Lorenzo Lucca è un attaccante italiano di grande struttura fisica, che abbina presenza in area di rigore, gioco aereo e capacità di protezione del pallone a una buona coordinazione. È efficace come riferimento offensivo, capace di far salire la squadra e di finalizzare sia di testa che con entrambi i piedi, mostrando anche margini di crescita nel dialogo con i compagni. Nel suo palmarès figurano la Supercoppa Italiana vinta con il Napoli nel 2025 e un campionato di Serie D vinto con il Palermo nella stagione 2019-20
Il calciomercato estivo si accende con un clamoroso asse tra Napoli e Lazio. Il club azzurro sta accelerando con decisione per Mario Gila, individuato dal tecnico Massimiliano Allegri e dal ds Giovanni Manna come il rinforzo ideale per la difesa del futuro. Secondo quanto riferito da Sky, i partenopei avrebbero già in pugno il sì del difensore spagnolo della Lazio per un contratto quinquennale. Per piegare la resistenza del presidente Claudio Lotito, tuttavia, il Napoli è pronto a calare l’asso, mettendo sul piatto una contropartita tecnica di primissimo livello che sta già infiammando l’ambiente biancoceleste: Lorenzo Lucca.
Lucca alla Lazio: l’attaccante che strega Rino Gattuso
La prospettiva di vedere Lorenzo Lucca con la maglia della Lazio non è più solo una suggestione. Il gigante d’attacco classe 2000 gode infatti di un grandissimo apprezzamento da parte del tecnico biancoceleste, Rino Gattuso, che vede in lui l’identikit perfetto per il proprio scacchiere tattico: fisicità, presenza in area di rigore e margini di miglioramento enormi.

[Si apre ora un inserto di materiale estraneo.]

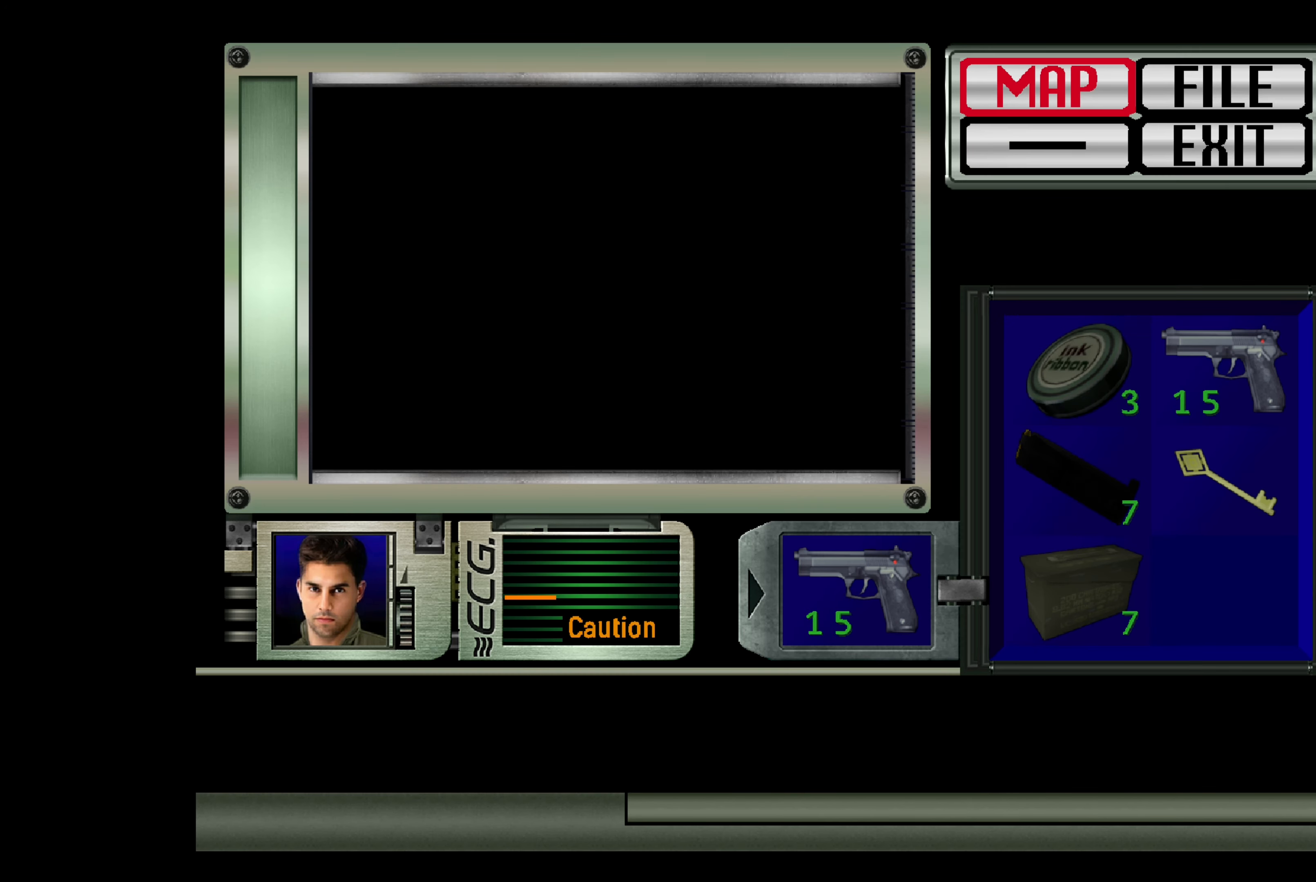
{"buttons": [], "left_stick": "center", "right_stick": "center", "events": [[83, "DPAD_UP", "up"], [283, "DPAD_RIGHT", "down"], [383, "DPAD_RIGHT", "up"]]}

L’inserimento del centravanti nell’operazione Gila potrebbe rivelarsi la chiave di volta per sbloccare definitivamente la trattativa, trovando il totale gradimento dell’area tecnica laziale.

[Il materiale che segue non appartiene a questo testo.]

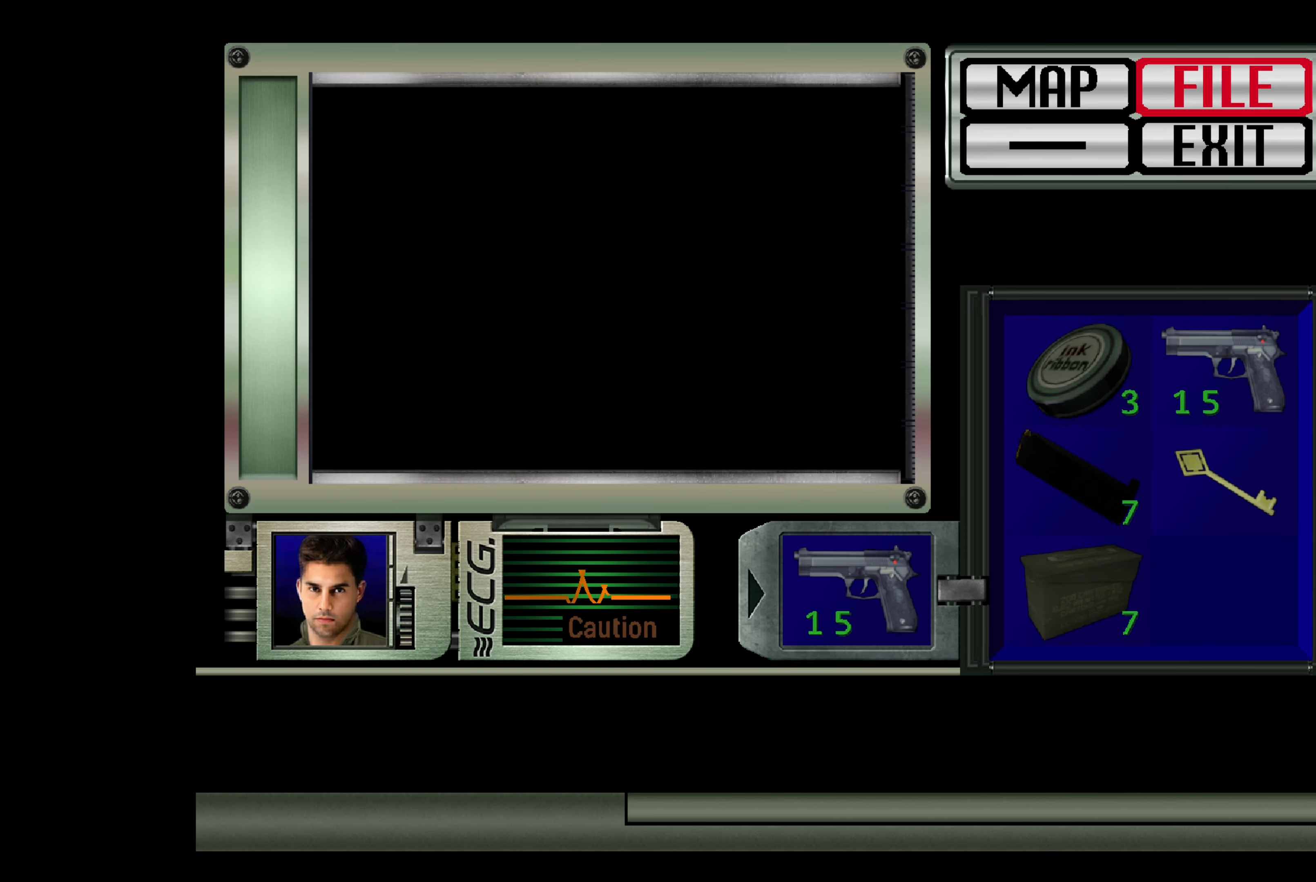
{"buttons": [], "left_stick": "center", "right_stick": "center", "events": []}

Il nodo economico: le cifre e lo spauracchio minusvalenza
Il vero ostacolo per il trasferimento definitivo di Lucca a Formello è legato alla sostenibilità economica dell’affare. Nella scorsa stagione, il Napoli ha investito pesantemente sul calciatore, sborsando una cifra monstre di 40 milioni di euro complessivi (tra prestito, riscatto e bonus). Per non iscrivere a bilancio una sanguinosa minusvalenza, il club azzurro dovrebbe cedere il cartellino dell’attaccante a una cifra non inferiore ai 33 milioni di euro. Si tratta di una valutazione monstre, considerata attualmente fuori portata per le casse della Lazio di Lotito, rigidamente attenta ai parametri finanziari.

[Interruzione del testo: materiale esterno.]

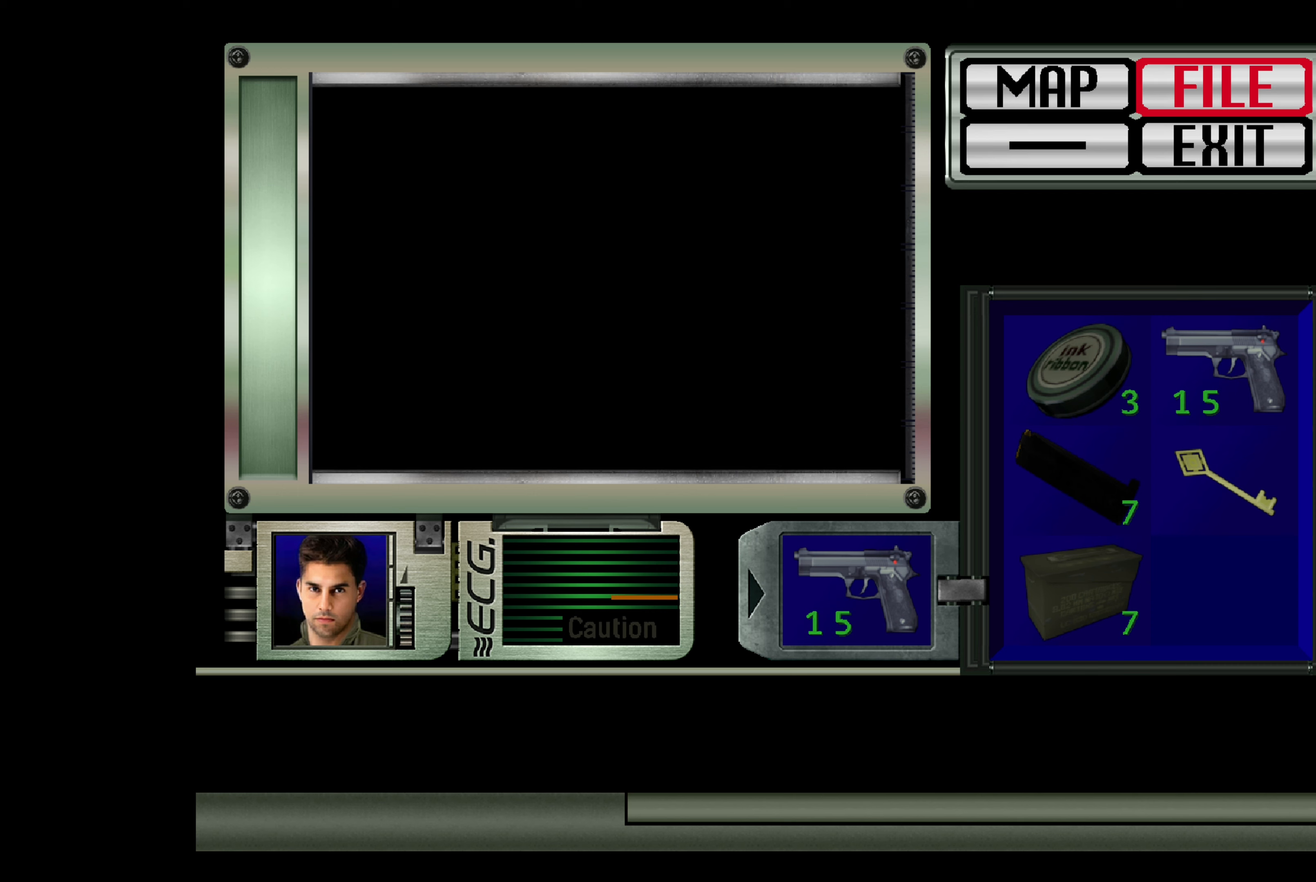
{"buttons": [], "left_stick": "center", "right_stick": "center", "events": []}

La formula per la fumata bianca: prestito o diritto di riscatto
Come si può, dunque, sbloccare l’arrivo di Lucca alla Lazio? L’unica via d’uscita percorribile, che metterebbe d’accordo tutti, è quella di un trasferimento sulla base di un prestito secco oppure di un prestito con diritto di riscatto.
Questa ingegnosa formula permetterebbe alla Lazio di abbracciare il bomber tanto desiderato da Gattuso senza appesantire il bilancio nell’immediato. Al contempo, darebbe al Napoli la certezza di non deprezzare l’investimento, permettendo al giocatore di rivalutarsi in una piazza calorosa e ambiziosa come quella capitolina. I contatti tra i club proseguono: l’intreccio Lucca-Gila è ufficialmente partito.